C’est simple : c’était une époque ou le mot « underground » avait une véritable signification. Un groupe perçait grâce à son originalité et non en raison du nombre de strings à son effigie que le service merchandising escomptait vendre. C’est une époque bien révolue maintenant.
Que faut-il retenir d'Elend ?
C’est une question-piège qui pousse soit à l’humilité contrite soit à la franche immodestie. Aux auditeurs d’y répondre. La composition des six albums d’Elend nous a apporté beaucoup de joie et de fierté, c’est ce que nous en retenons.
Pourquoi continuer à sortir des CDs en 2007 ?
À bien des égards, c’est une question stupide.
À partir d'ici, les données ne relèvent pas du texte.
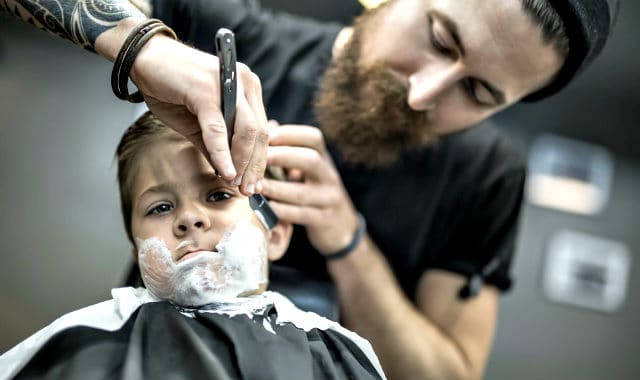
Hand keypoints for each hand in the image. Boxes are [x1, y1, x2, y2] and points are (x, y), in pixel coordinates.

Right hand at [130, 35, 267, 194]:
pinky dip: (222, 153)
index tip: (253, 184)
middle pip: (260, 133)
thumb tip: (229, 173)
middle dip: (254, 166)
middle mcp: (244, 82)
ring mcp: (228, 83)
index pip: (262, 131)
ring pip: (246, 131)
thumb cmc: (170, 87)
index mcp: (246, 89)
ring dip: (242, 162)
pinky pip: (218, 128)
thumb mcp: (197, 123)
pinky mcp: (207, 89)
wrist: (144, 58)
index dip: (259, 161)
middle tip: (248, 190)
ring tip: (235, 183)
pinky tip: (224, 171)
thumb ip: (215, 145)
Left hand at [262, 124, 359, 254]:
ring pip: (302, 192)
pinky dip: (281, 210)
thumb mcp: (306, 172)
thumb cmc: (314, 193)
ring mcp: (329, 199)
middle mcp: (329, 176)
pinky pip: (300, 215)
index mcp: (324, 160)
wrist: (341, 228)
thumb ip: (288, 153)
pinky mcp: (323, 220)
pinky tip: (266, 207)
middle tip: (258, 159)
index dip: (290, 134)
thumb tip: (267, 126)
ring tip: (256, 186)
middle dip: (282, 157)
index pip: (313, 138)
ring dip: (276, 188)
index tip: (267, 136)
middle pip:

Pourquoi continues-tu à diriger une maison de disques ? J’espère que c’est par passion pour la musique que tu contribues à faire connaître. Je trouve que la situation actuelle redonne ses lettres de noblesse à ce métier : à la fin des années 90s, l’argent avait fini par corrompre même les petits labels ; maintenant qu’il n’y a plus d’argent, ne resteront que les artisans passionnés par leur métier. Les autres feront faillite ou iront vendre des téléphones portables… ou pire des sonneries pour téléphones portables !
En ce qui nous concerne, nous continuerons à sortir notre musique sur un support physique et ce pour trois raisons : d’abord, parce que nous ne séparons pas le travail graphique, la mise en page, le choix du packaging et la musique, c’est un tout ; ensuite, parce que c’est le seul moyen que nous ayons trouvé pour objectiver notre travail, y mettre un point final, passer à autre chose et devenir meilleur dans notre pratique : sans cet objectif, le processus de composition serait infini et morbide. Nous n’y mettrions jamais terme. Iskandar a eu raison de décider de mélanger la première version d’AWITS et les morceaux d’Ensemble Orphique : il traînait cela depuis trop longtemps. Ensemble Orphique a maintenant pris une nouvelle direction, qui est très excitante. Enfin, troisième raison : c’est assez trivial, mais… nous aimons les disques.
Quelle est la position d'Elend sur les modifications de la consommation de la musique ?
À l’époque où j’ai constitué le gros de ma discothèque, dans les années 80 et 90, je ne pouvais acheter que quelques disques par mois et il fallait parfois que j’attende pendant des mois (voire des années) pour trouver des albums à faible pressage et mal distribués. Maintenant tout est disponible en téléchargement et arrive sur le disque dur en un quart d’heure : qu’on ne vienne pas me dire qu’on entretient le même rapport à la musique dans les deux cas, que les albums et les oeuvres sont investis du même degré de désir et de mystère, qu’on leur accorde la même valeur. On aurait pu penser que le p2p allait, au moins, faire émerger une génération au savoir encyclopédique : c’est exactement le contraire qui se produit, précisément parce que plus rien n’a de valeur. Tout est simplement là à disposition, sans effort, sans désir, sans nécessité.
Quel est l’avenir d’Elend ?
Nous verrons bien. L’amitié qui nous lie est intacte et le désir de faire cette musique ne nous quittera jamais, mais le mixage d’AWITS nous a carbonisés. Iskandar a décidé de se consacrer à Ensemble Orphique et à une collaboration avec un groupe de métal. Je vais reprendre mon travail sur mes différents projets.